Q&A with instructional assistant Sherry Comar
By Anna Skinner
Current in Westfield caught up with Monon Trail Elementary School instructional assistant Sherry Comar to learn more about what IAs do in Westfield elementary schools. Comar graduated from Westfield High School in 1979 and has lived in Westfield her entire life. She has been an IA for 13 years, previously serving at Washington Woods Elementary School. She joined to Monon Trail Elementary School three years ago.
Q: What is your day-to-day job like?
A: I work in the life skills class, and we have six children we serve. There are two IAs. We work a daily schedule for the class, but the individual children, we serve them as what their abilities are and the teacher, of course, gives us that information.
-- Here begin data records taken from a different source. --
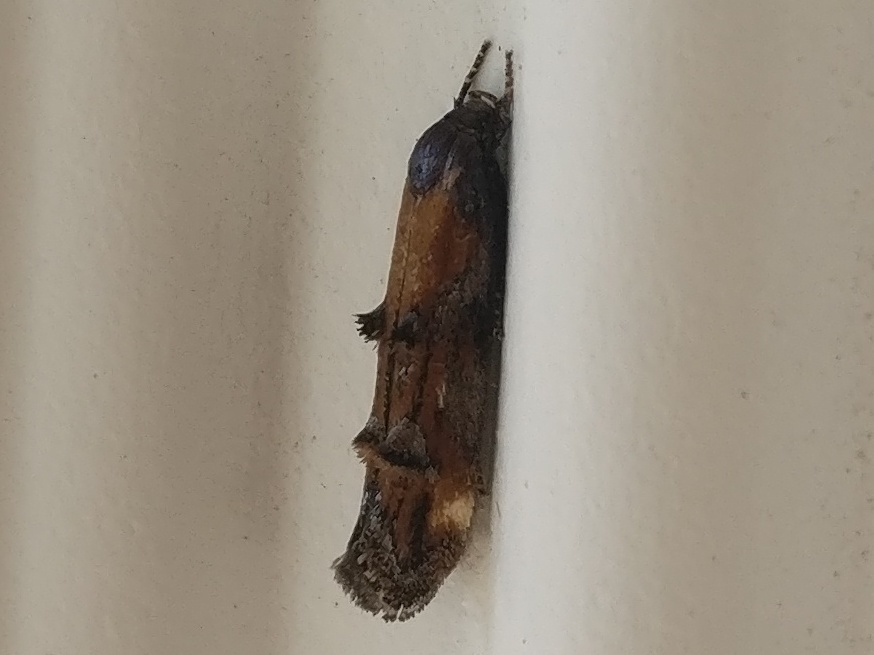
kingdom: Animalia
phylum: Arthropoda
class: Insecta
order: Lepidoptera
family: Momphidae
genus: Mompha
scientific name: Mompha idaei
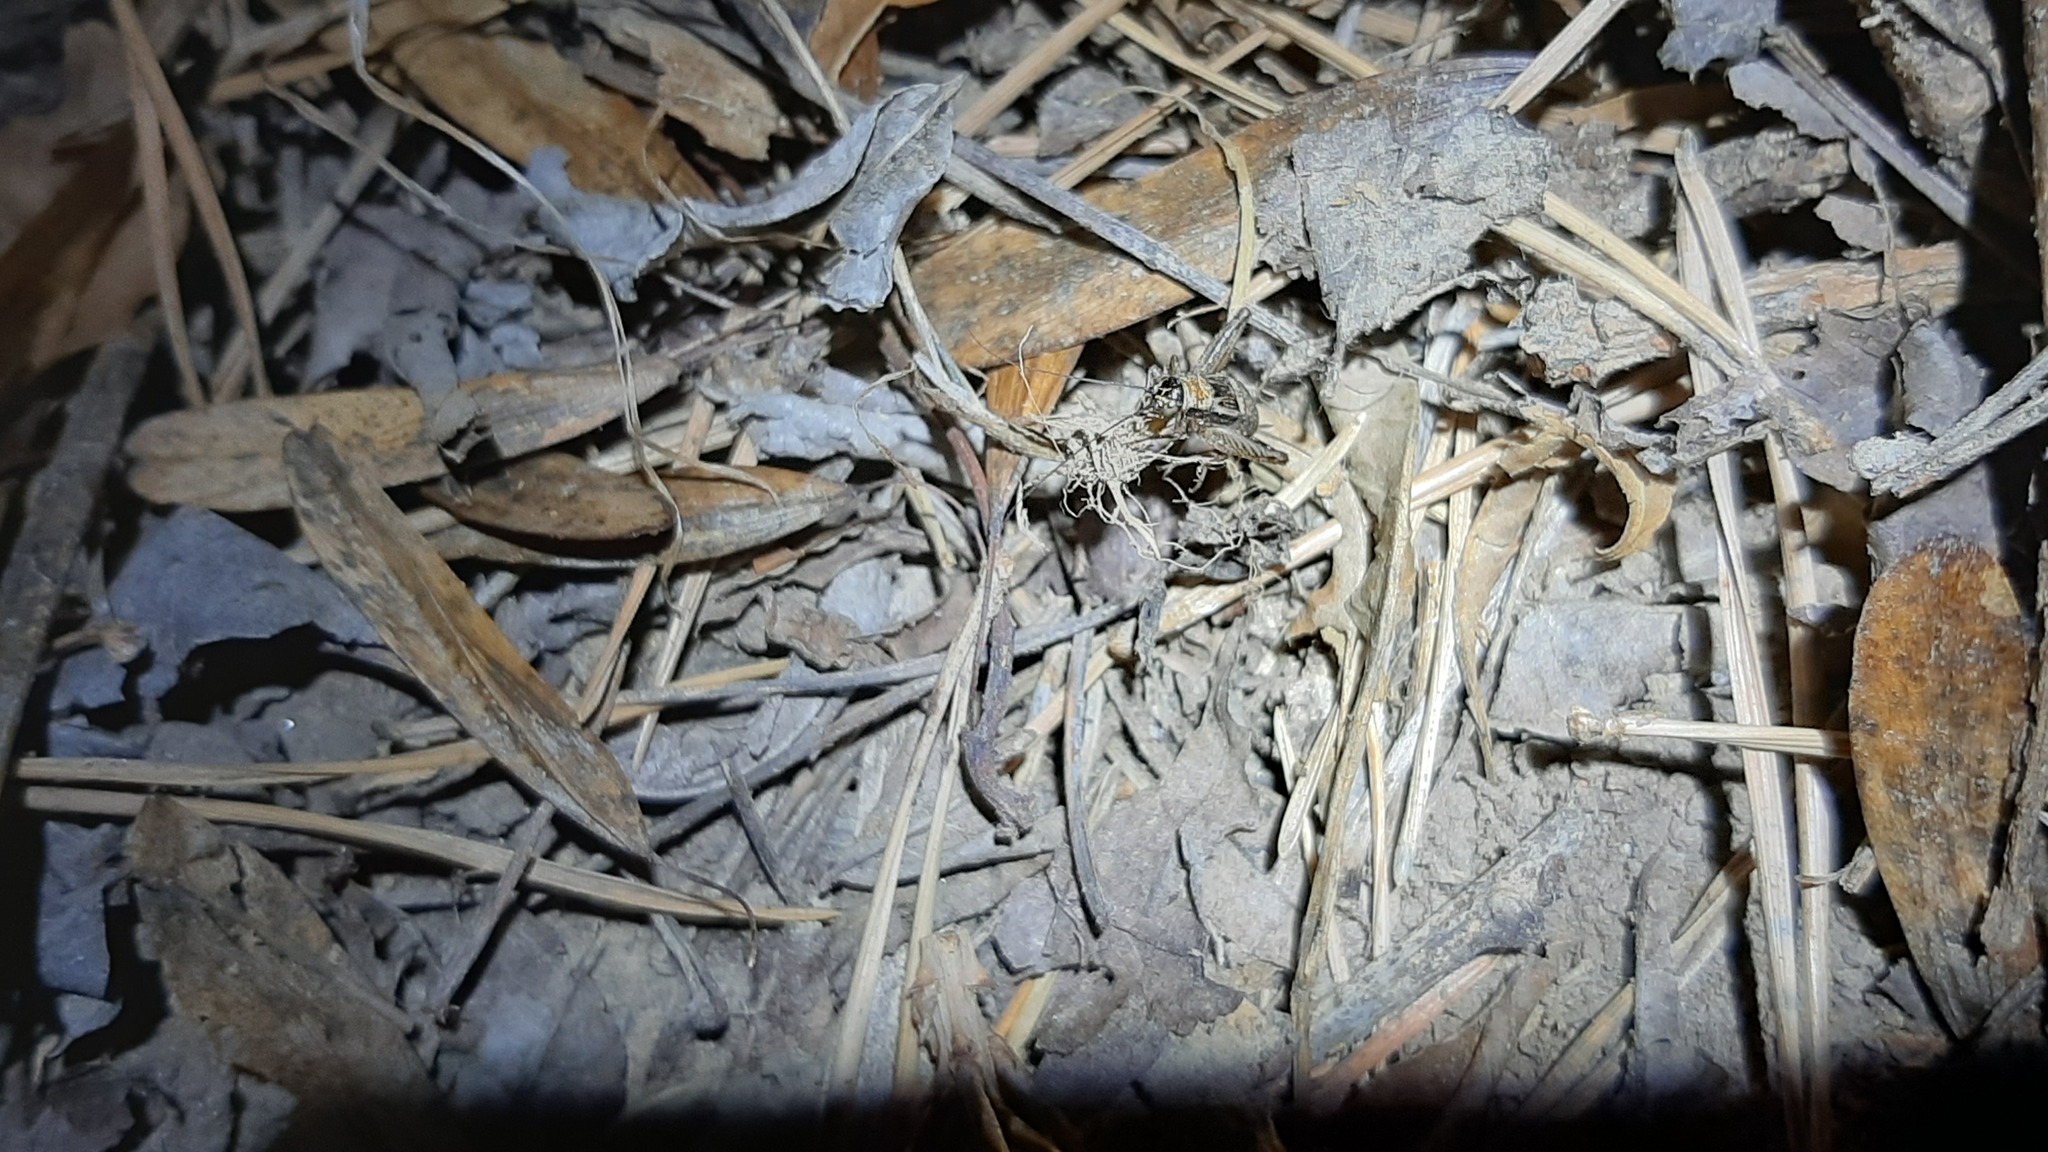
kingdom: Animalia
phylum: Arthropoda
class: Insecta
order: Orthoptera
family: Trigonidiidae
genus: Nemobius
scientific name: Nemobius sylvestris
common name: Wood-cricket
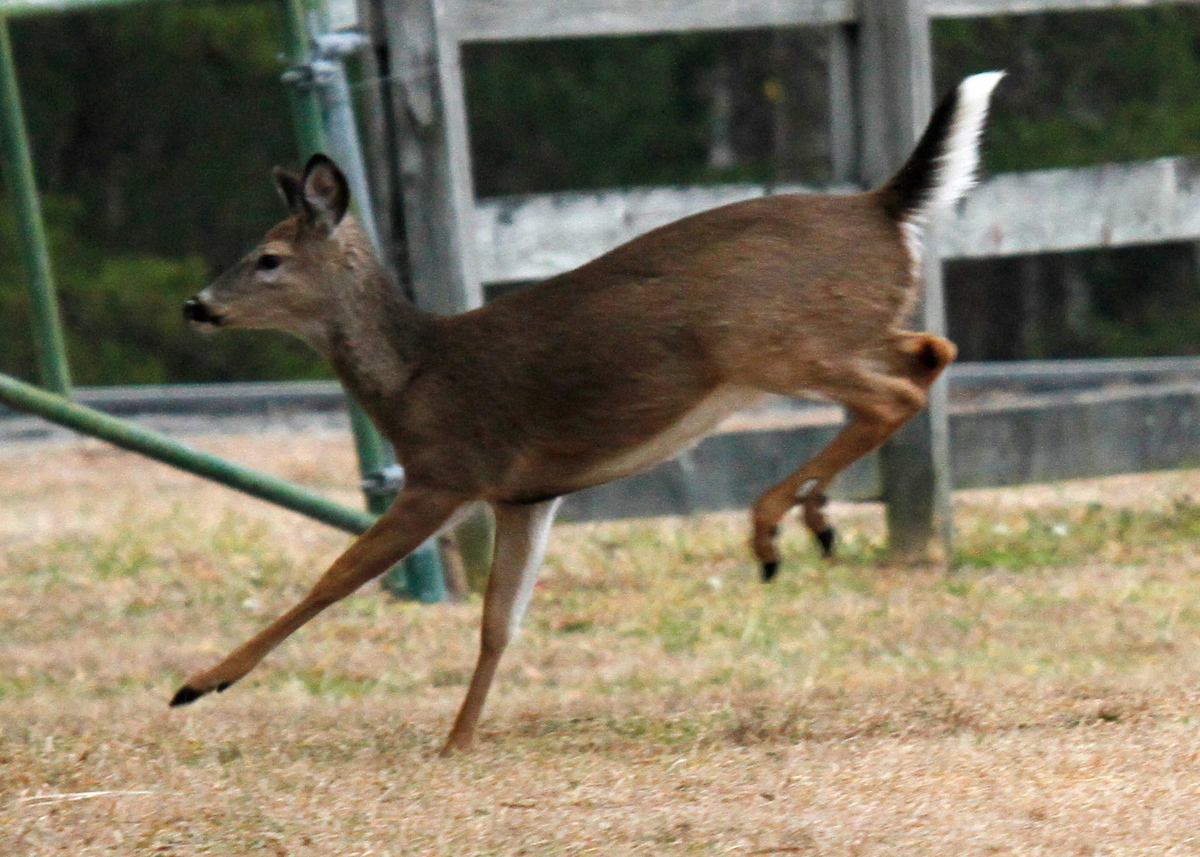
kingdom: Animalia
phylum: Chordata
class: Mammalia
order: Artiodactyla
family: Cervidae
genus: Odocoileus
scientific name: Odocoileus virginianus
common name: White-tailed deer
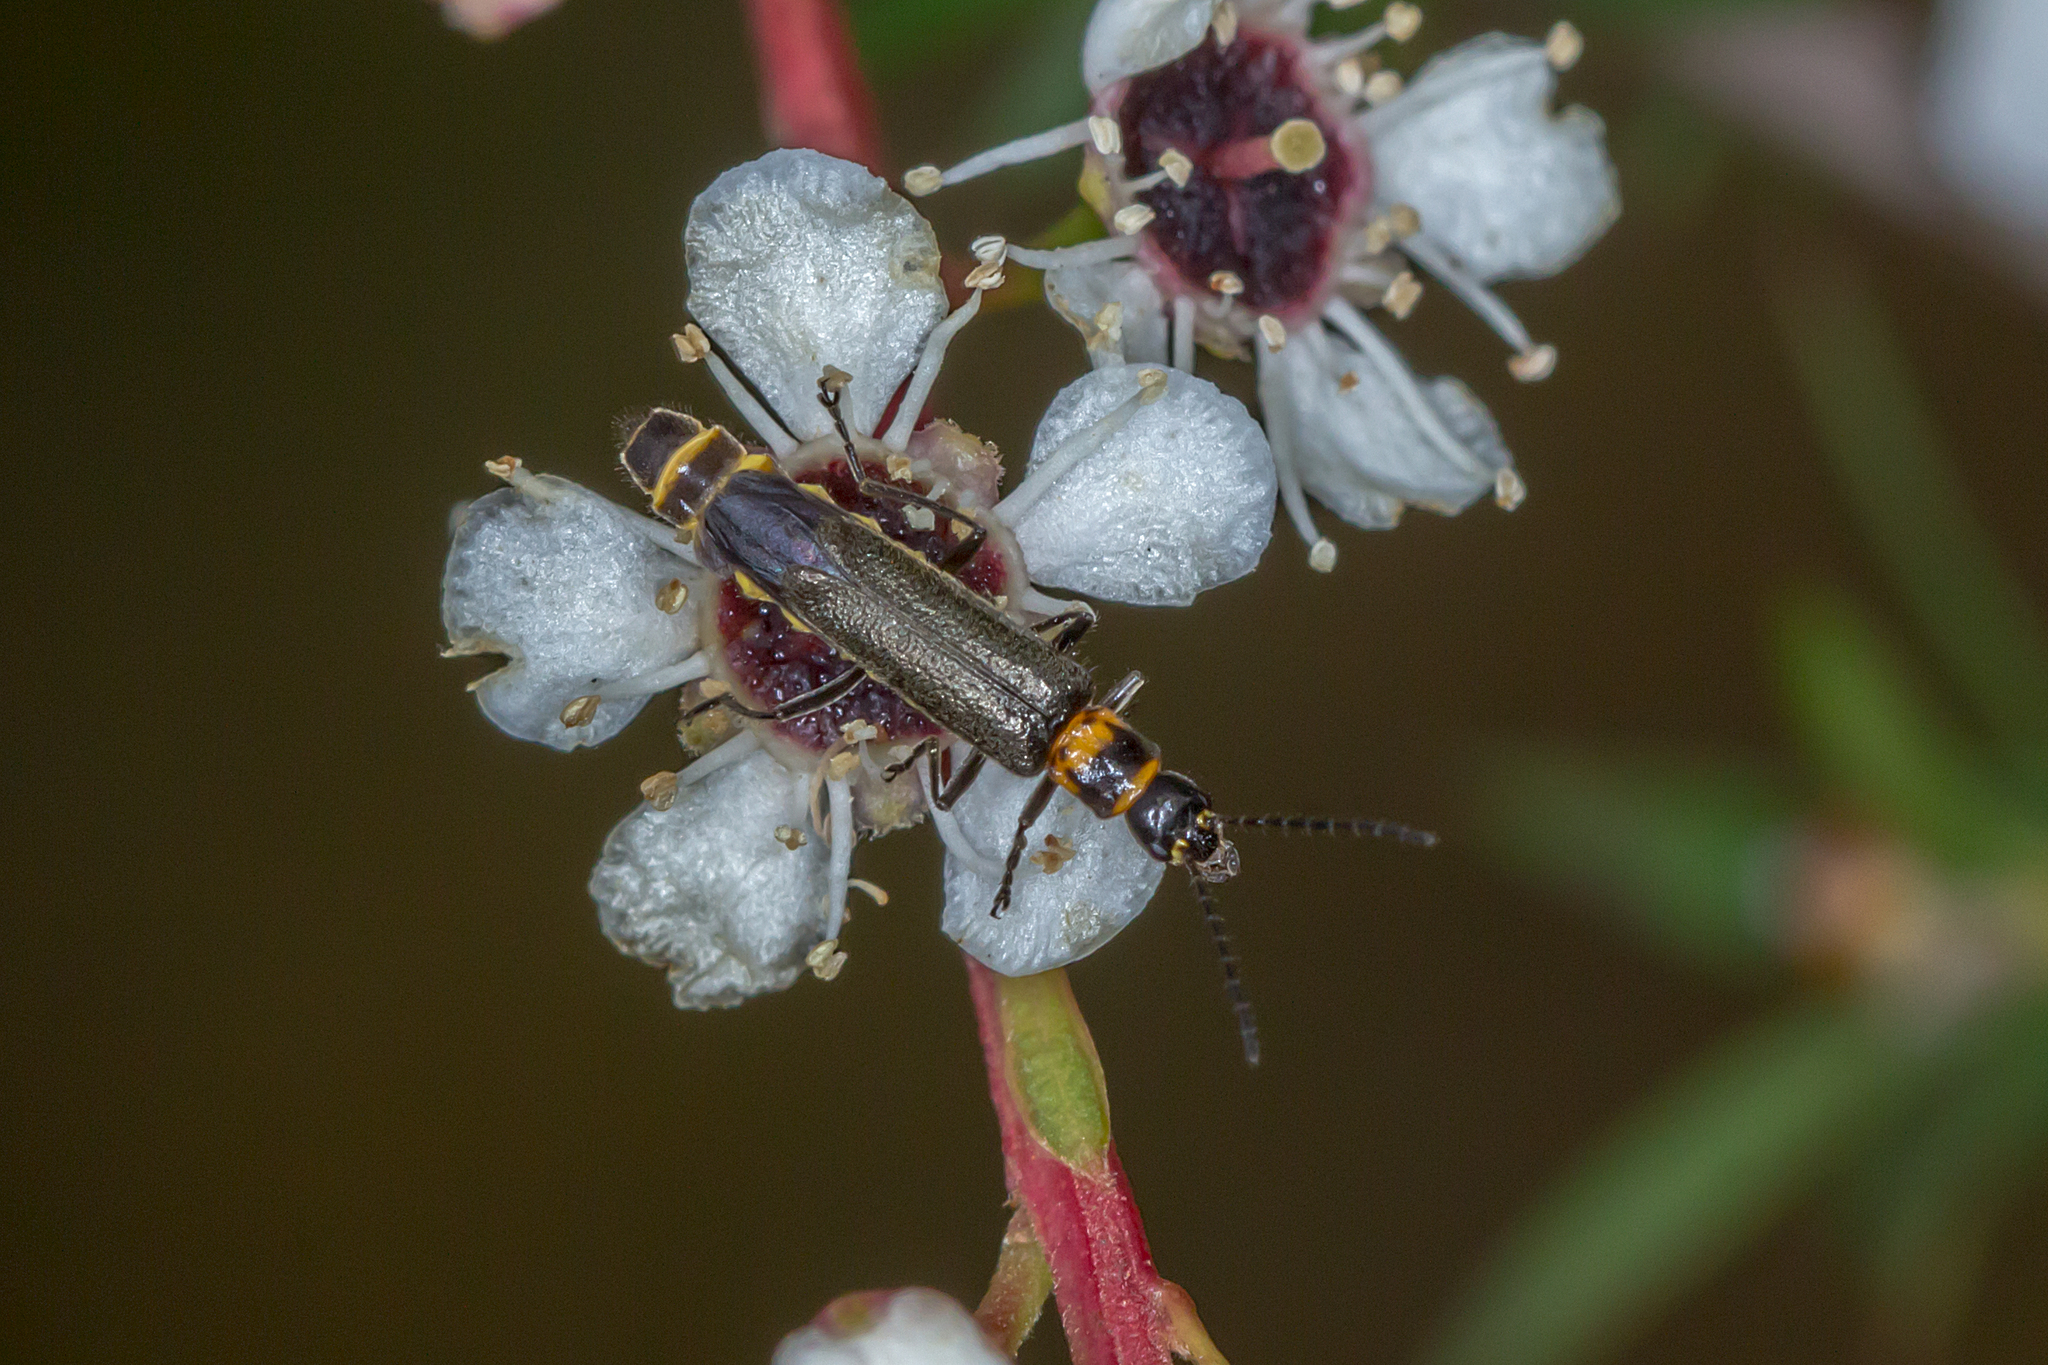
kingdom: Animalia
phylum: Arthropoda
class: Insecta
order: Coleoptera
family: Cantharidae
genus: Chauliognathus
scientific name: Chauliognathus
We teach them life skills like washing the hands and using the restroom and following schedules. We teach them academics, and the teacher works one-on-one with each student.
Q: What children do you serve?
A: Severe-to-moderate autism, non-verbal children, physical disabilities and, of course, mental disabilities. We also work with Down syndrome children and children with cerebral palsy. We work with children experiencing speech difficulties.
Q: Why is it your passion?
A: I love children of all abilities. I have the patience that it takes to get excited and let the child bloom in their own way.
Q: What do you want people to know about your job?
A: I love watching those children learn every day. If I don’t learn something, it’s a bad day, but usually one of the children teaches me something.
Q: What is the hardest part of your job?
A: Not to laugh when (the children) are being instructed not to do something they really want. Their little personalities and how they express themselves cracks me up. That’s the hardest, to be serious when there’s a child that wants to do (something), but that’s not what we’re learning today.